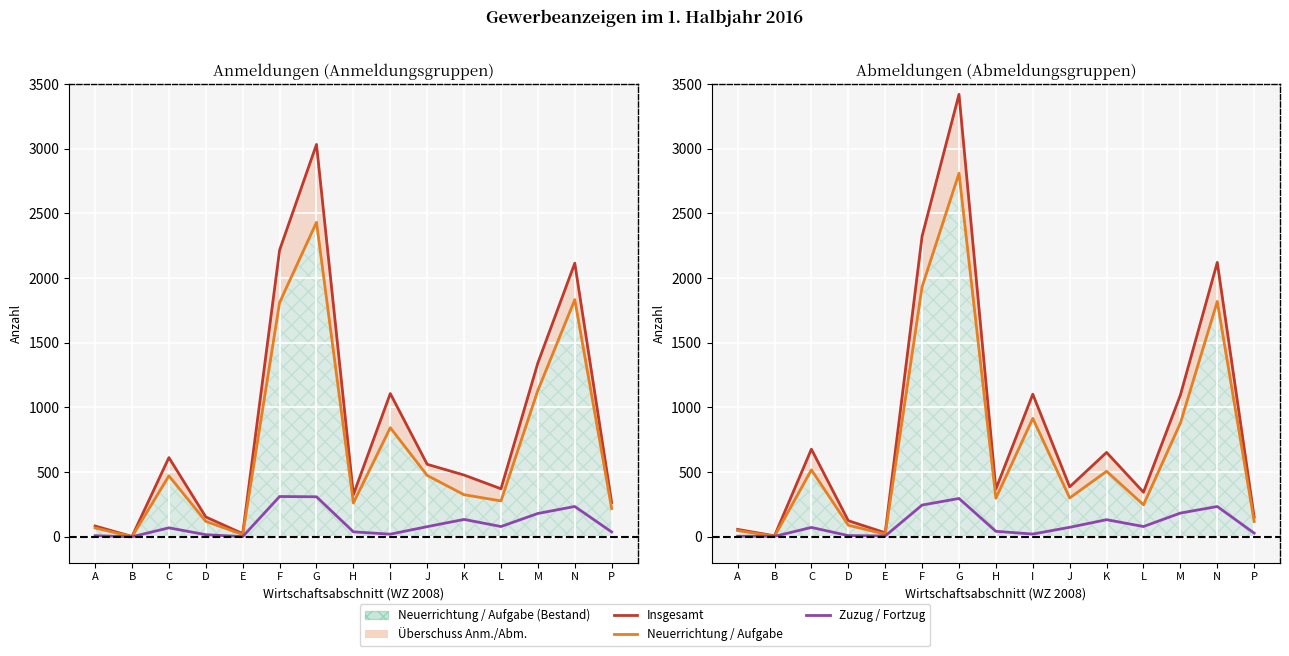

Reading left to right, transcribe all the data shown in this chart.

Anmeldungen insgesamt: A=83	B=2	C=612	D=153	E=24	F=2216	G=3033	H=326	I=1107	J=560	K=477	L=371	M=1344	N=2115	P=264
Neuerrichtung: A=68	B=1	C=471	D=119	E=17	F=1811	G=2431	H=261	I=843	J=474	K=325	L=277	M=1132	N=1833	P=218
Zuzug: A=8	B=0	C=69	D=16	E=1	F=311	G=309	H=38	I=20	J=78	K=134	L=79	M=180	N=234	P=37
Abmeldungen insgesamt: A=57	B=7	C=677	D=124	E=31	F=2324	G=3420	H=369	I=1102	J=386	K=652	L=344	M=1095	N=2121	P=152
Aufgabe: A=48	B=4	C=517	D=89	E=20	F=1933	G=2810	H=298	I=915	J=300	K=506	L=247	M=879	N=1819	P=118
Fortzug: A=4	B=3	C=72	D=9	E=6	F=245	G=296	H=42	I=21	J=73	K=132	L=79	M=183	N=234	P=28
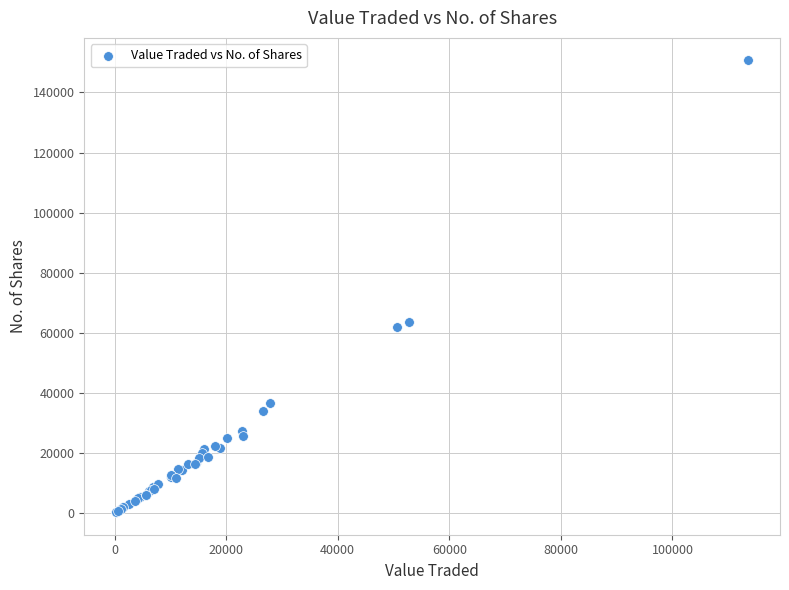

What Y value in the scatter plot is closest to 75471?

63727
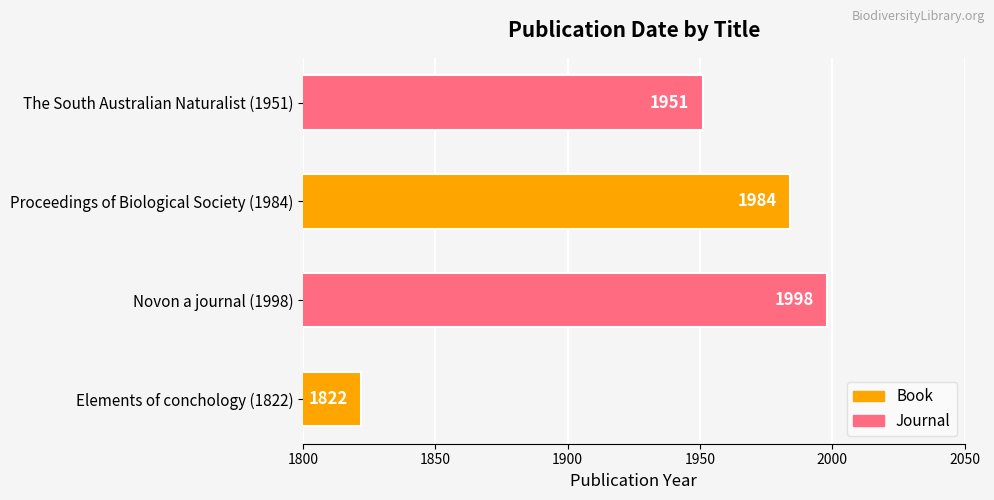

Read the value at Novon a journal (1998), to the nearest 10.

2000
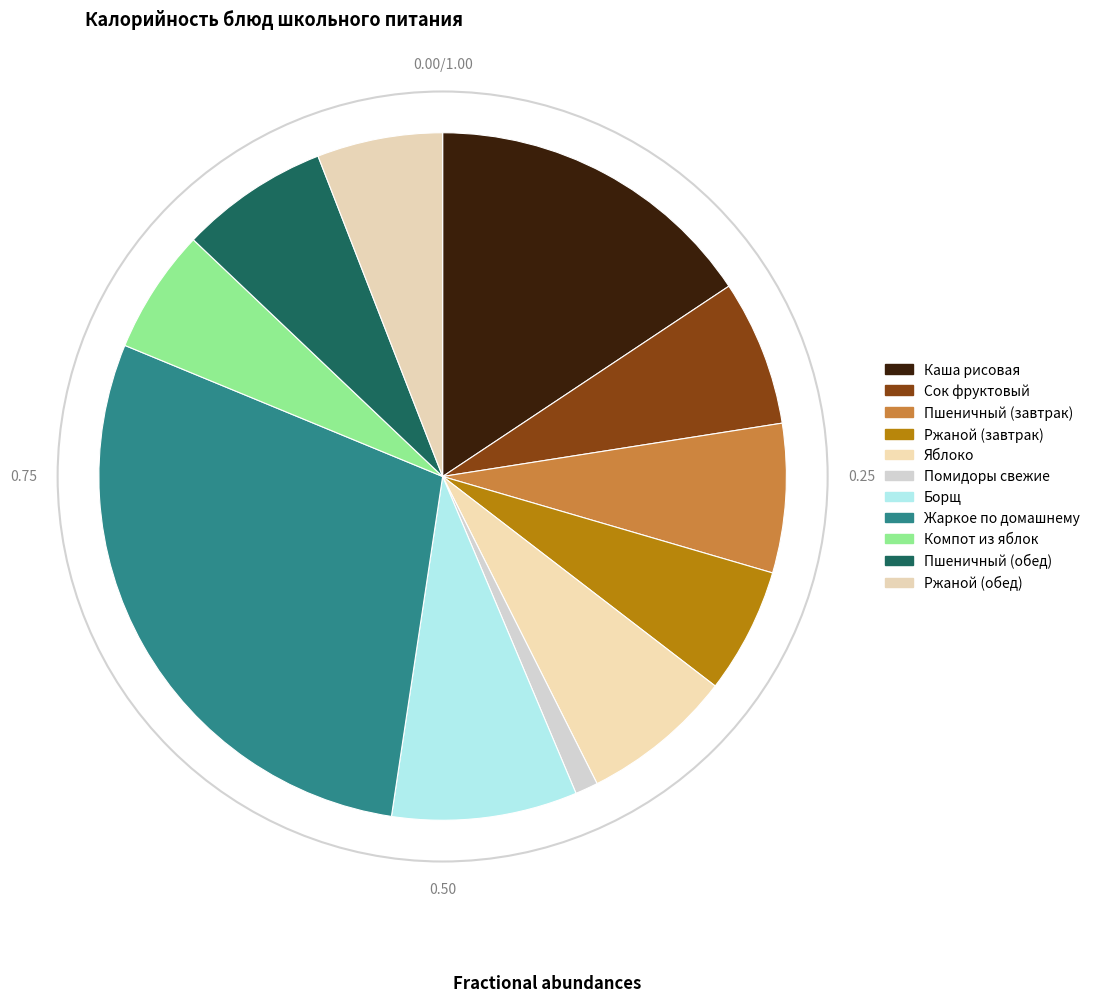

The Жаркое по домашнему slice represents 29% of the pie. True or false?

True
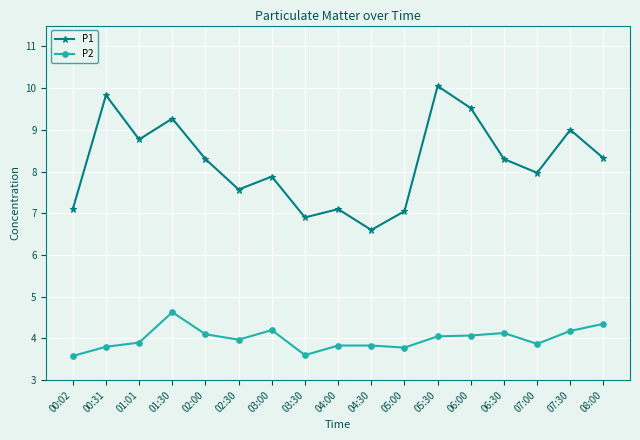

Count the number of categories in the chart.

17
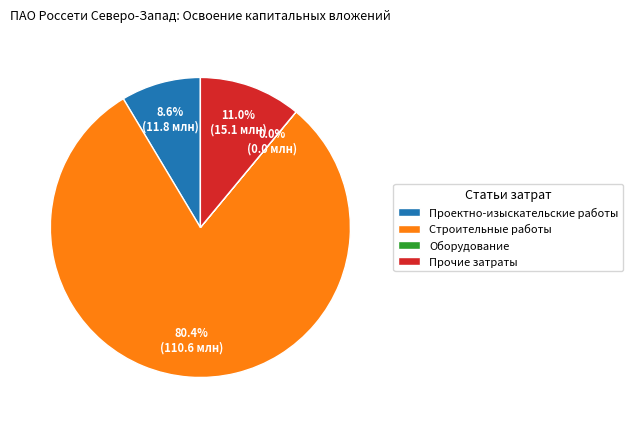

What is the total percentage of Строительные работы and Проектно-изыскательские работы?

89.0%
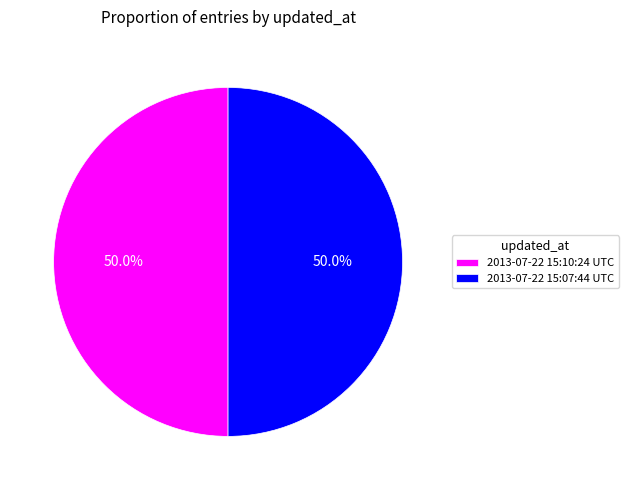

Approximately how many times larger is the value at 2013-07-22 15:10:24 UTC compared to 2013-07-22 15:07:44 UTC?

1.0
--
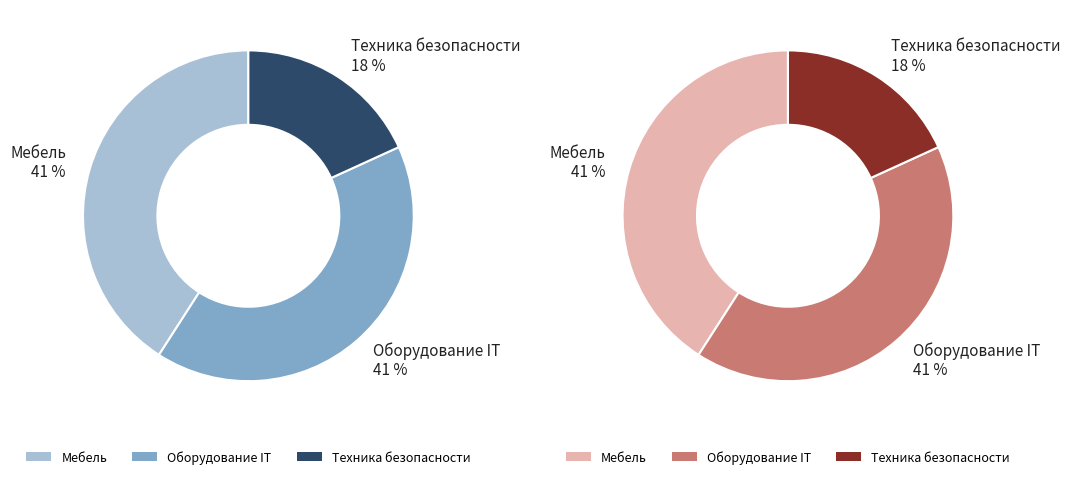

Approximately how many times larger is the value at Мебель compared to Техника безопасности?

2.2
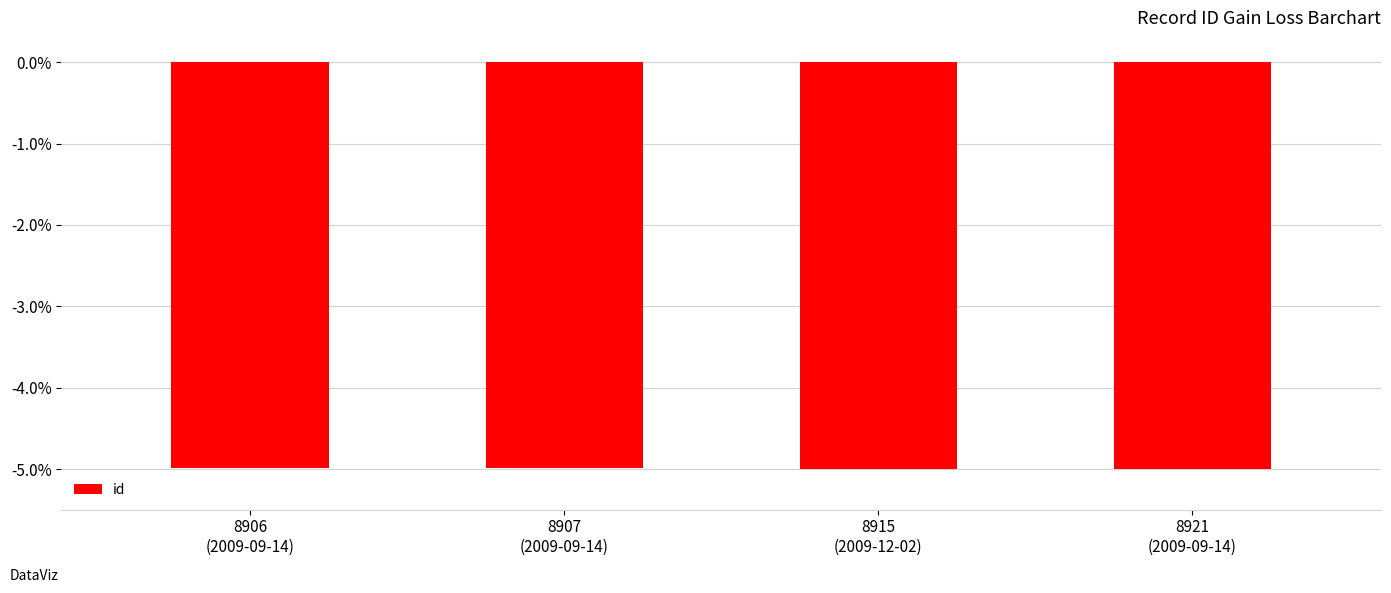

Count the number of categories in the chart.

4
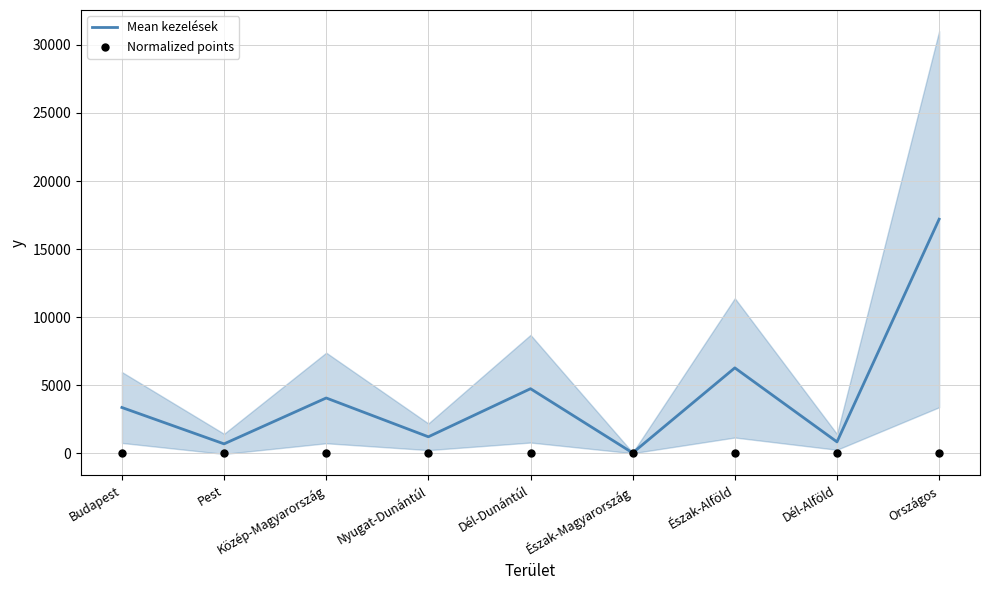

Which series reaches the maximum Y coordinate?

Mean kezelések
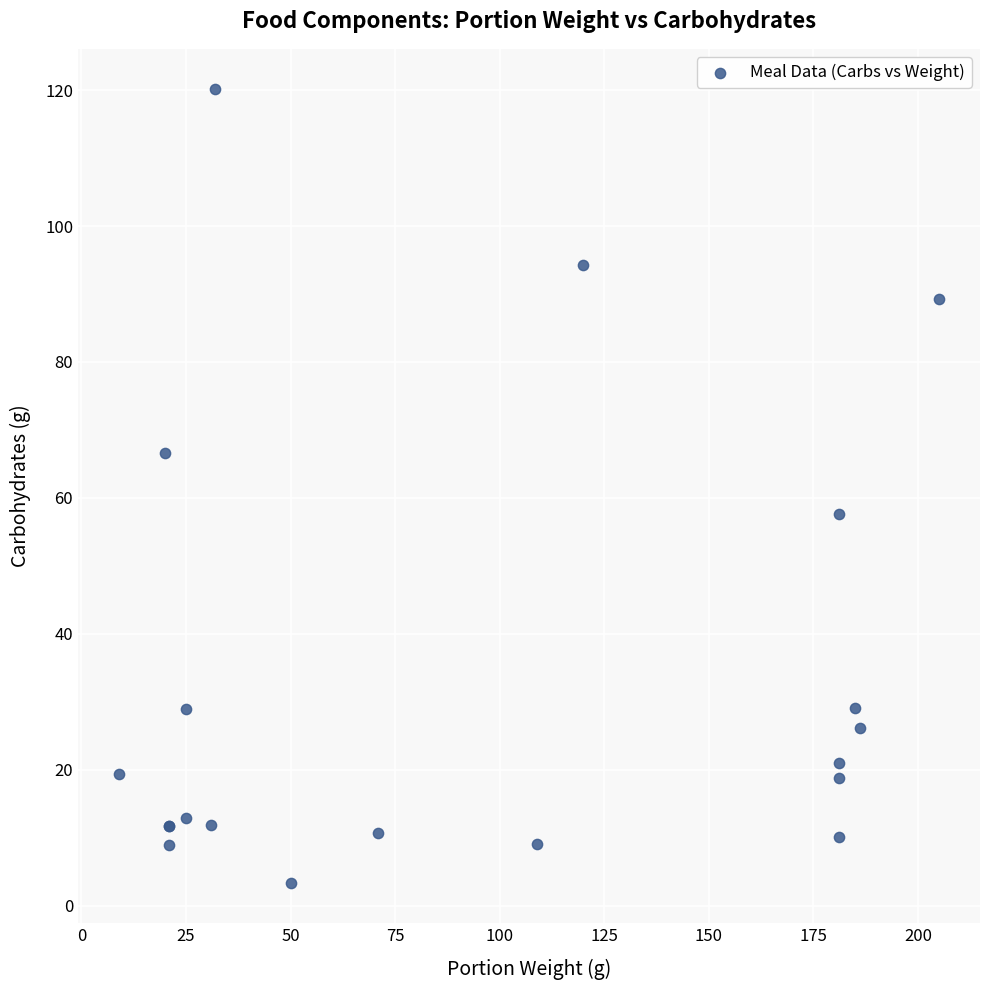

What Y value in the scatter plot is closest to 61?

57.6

#### Your assignment:
Copy out the stretch from the line containing "Reading left to" through the line containing "Approximately how many times larger is the value at 2013-07-22" in the records, keeping the pictures out of your copy.

#### Finished task:
Reading left to right, transcribe all the data shown in this chart.

Anmeldungen insgesamt: A=83	B=2	C=612	D=153	E=24	F=2216	G=3033	H=326	I=1107	J=560	K=477	L=371	M=1344	N=2115	P=264
Neuerrichtung: A=68	B=1	C=471	D=119	E=17	F=1811	G=2431	H=261	I=843	J=474	K=325	L=277	M=1132	N=1833	P=218
Zuzug: A=8	B=0	C=69	D=16	E=1	F=311	G=309	H=38	I=20	J=78	K=134	L=79	M=180	N=234	P=37
Abmeldungen insgesamt: A=57	B=7	C=677	D=124	E=31	F=2324	G=3420	H=369	I=1102	J=386	K=652	L=344	M=1095	N=2121	P=152
Aufgabe: A=48	B=4	C=517	D=89	E=20	F=1933	G=2810	H=298	I=915	J=300	K=506	L=247	M=879	N=1819	P=118
Fortzug: A=4	B=3	C=72	D=9	E=6	F=245	G=296	H=42	I=21	J=73	K=132	L=79	M=183	N=234	P=28

What Y value in the scatter plot is closest to 75471?

63727

Read the value at Novon a journal (1998), to the nearest 10.

2000

The Жаркое по домашнему slice represents 29% of the pie. True or false?

True

Count the number of categories in the chart.

17

What is the total percentage of Строительные работы and Проектно-изыскательские работы?

89.0%

Approximately how many times larger is the value at 2013-07-22 15:10:24 UTC compared to 2013-07-22 15:07:44 UTC?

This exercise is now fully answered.